What you need to do: In the data below, the answer is the run of lines from the line containing "(543, 81) // -> (539, 642) none" through the line containing "[406,822,545,835] gramática.Ventajas: ->", both included; print it exactly and nothing else.

Given information:

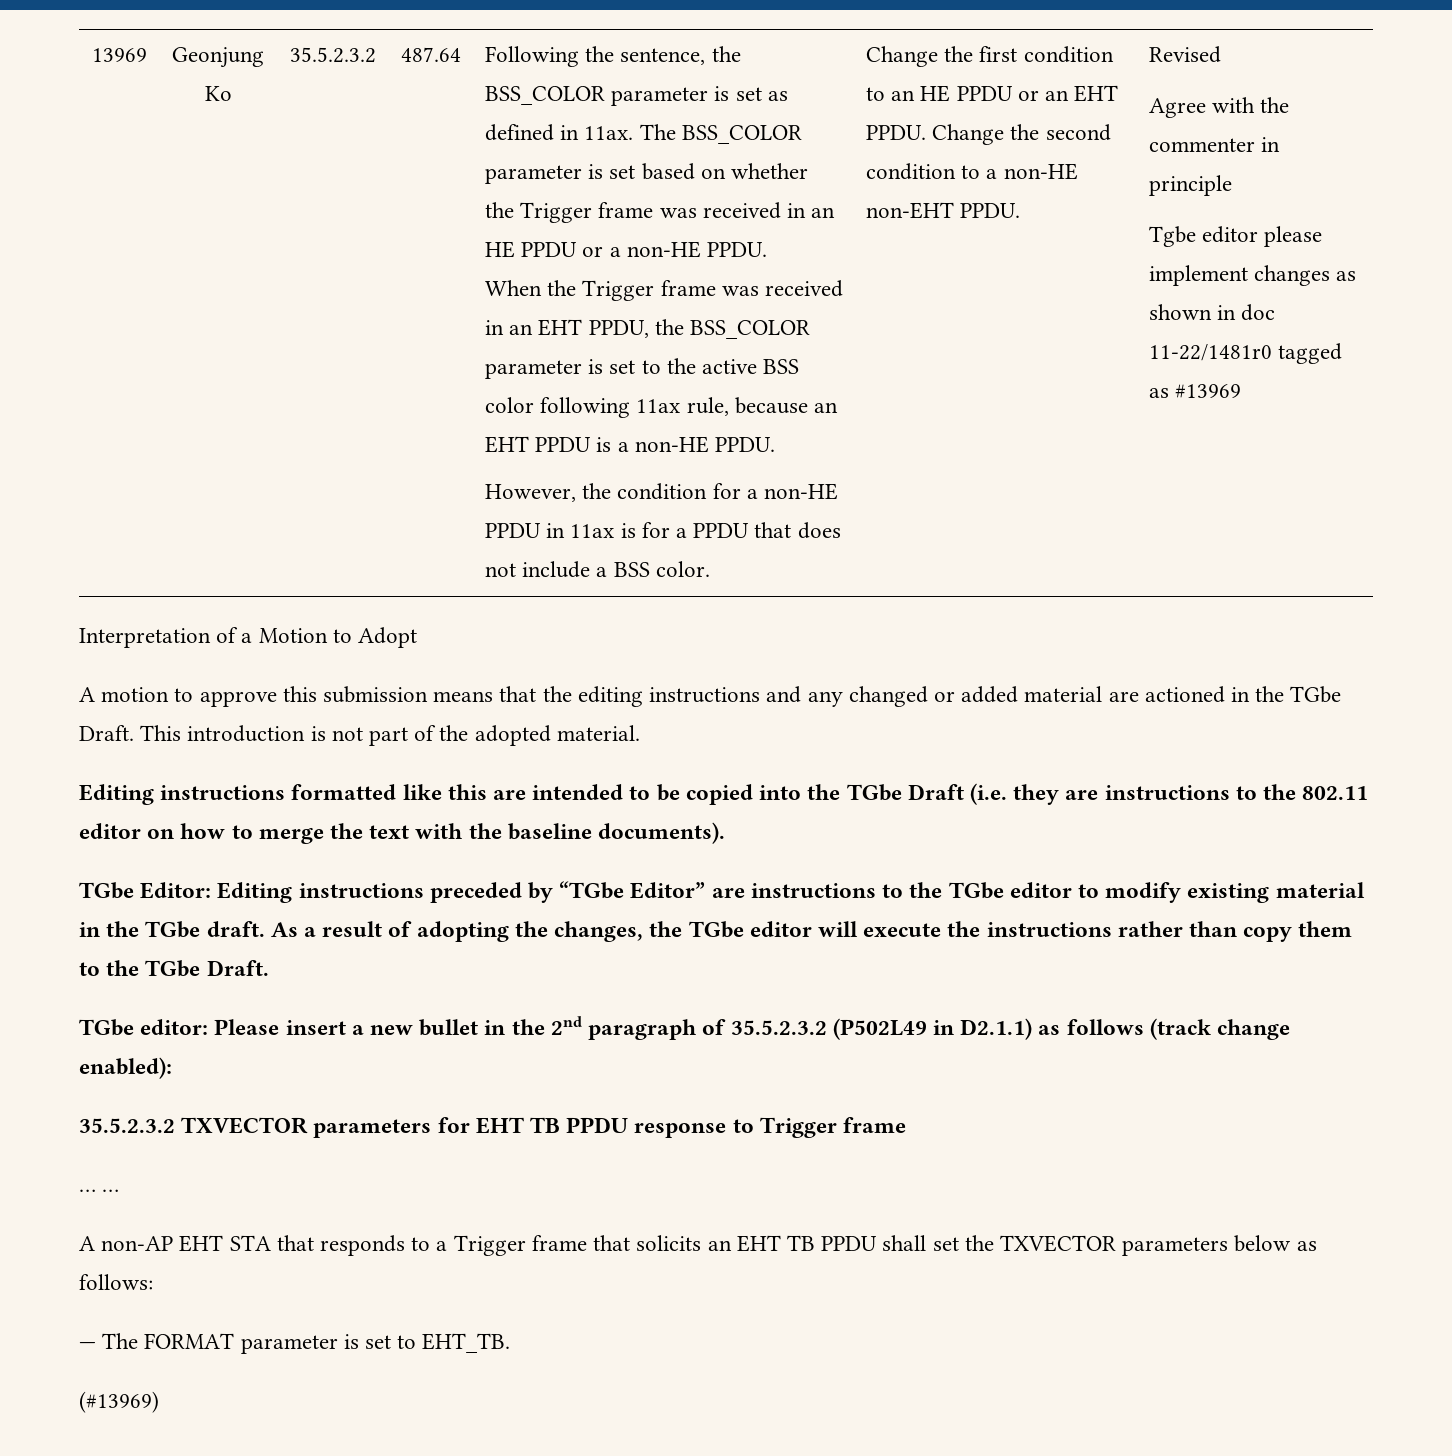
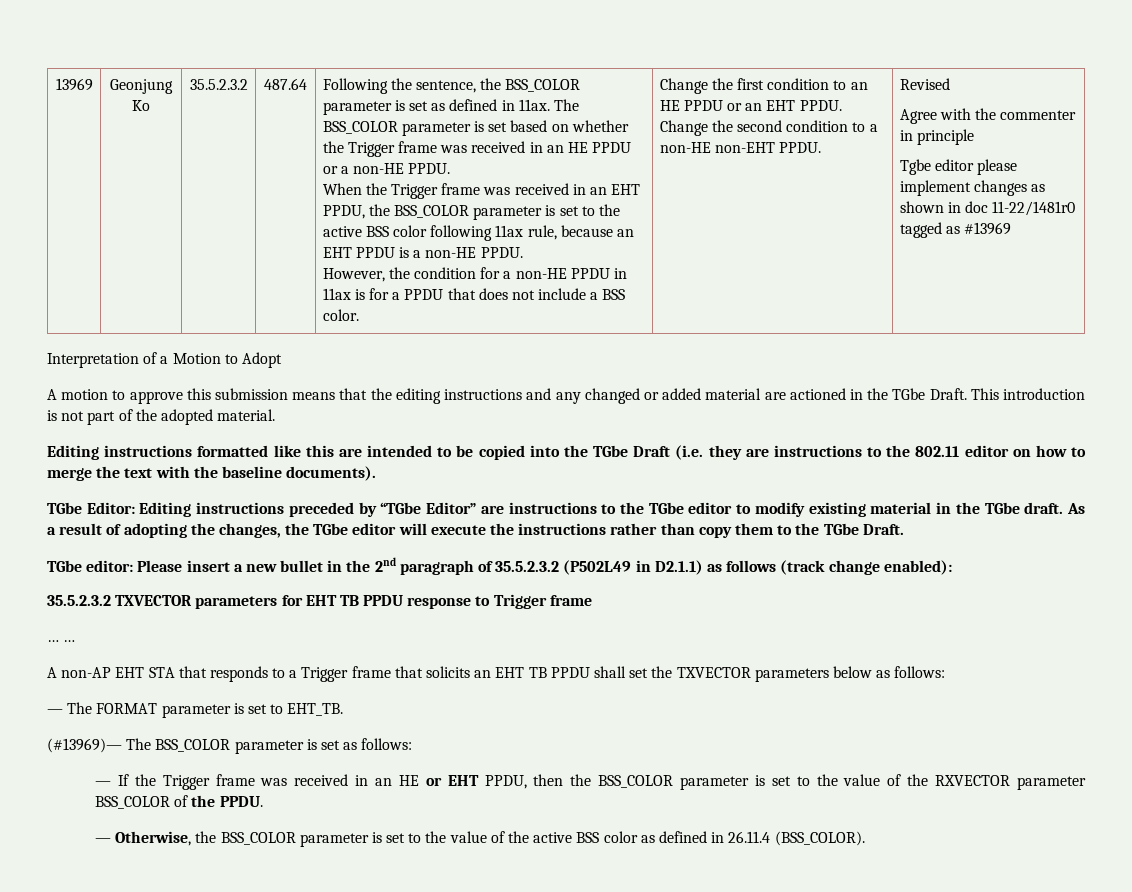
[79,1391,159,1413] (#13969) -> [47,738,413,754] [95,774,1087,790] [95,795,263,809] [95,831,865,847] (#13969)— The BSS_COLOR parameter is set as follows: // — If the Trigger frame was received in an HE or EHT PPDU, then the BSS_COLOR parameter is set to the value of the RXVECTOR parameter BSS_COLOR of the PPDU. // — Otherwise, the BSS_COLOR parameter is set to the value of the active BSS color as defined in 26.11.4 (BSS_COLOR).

* * *

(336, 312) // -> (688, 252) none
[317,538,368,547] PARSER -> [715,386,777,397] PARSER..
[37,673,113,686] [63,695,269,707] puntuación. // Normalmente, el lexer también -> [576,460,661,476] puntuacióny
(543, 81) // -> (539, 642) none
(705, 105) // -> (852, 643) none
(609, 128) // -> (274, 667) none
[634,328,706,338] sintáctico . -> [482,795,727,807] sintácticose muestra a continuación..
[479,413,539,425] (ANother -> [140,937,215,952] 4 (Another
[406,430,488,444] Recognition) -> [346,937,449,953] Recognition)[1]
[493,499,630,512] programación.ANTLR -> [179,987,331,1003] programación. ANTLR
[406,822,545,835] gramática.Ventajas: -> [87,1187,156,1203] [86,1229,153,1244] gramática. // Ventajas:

* * *

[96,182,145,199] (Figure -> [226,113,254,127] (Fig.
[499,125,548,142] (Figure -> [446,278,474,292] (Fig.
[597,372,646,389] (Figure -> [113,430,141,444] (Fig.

Solution:
(543, 81) // -> (539, 642) none
(705, 105) // -> (852, 643) none
(609, 128) // -> (274, 667) none
[634,328,706,338] sintáctico . -> [482,795,727,807] sintácticose muestra a continuación..
[479,413,539,425] (ANother -> [140,937,215,952] 4 (Another
[406,430,488,444] Recognition) -> [346,937,449,953] Recognition)[1]
[493,499,630,512] programación.ANTLR -> [179,987,331,1003] programación. ANTLR
[406,822,545,835] gramática.Ventajas: -> [87,1187,156,1203] [86,1229,153,1244] gramática. // Ventajas:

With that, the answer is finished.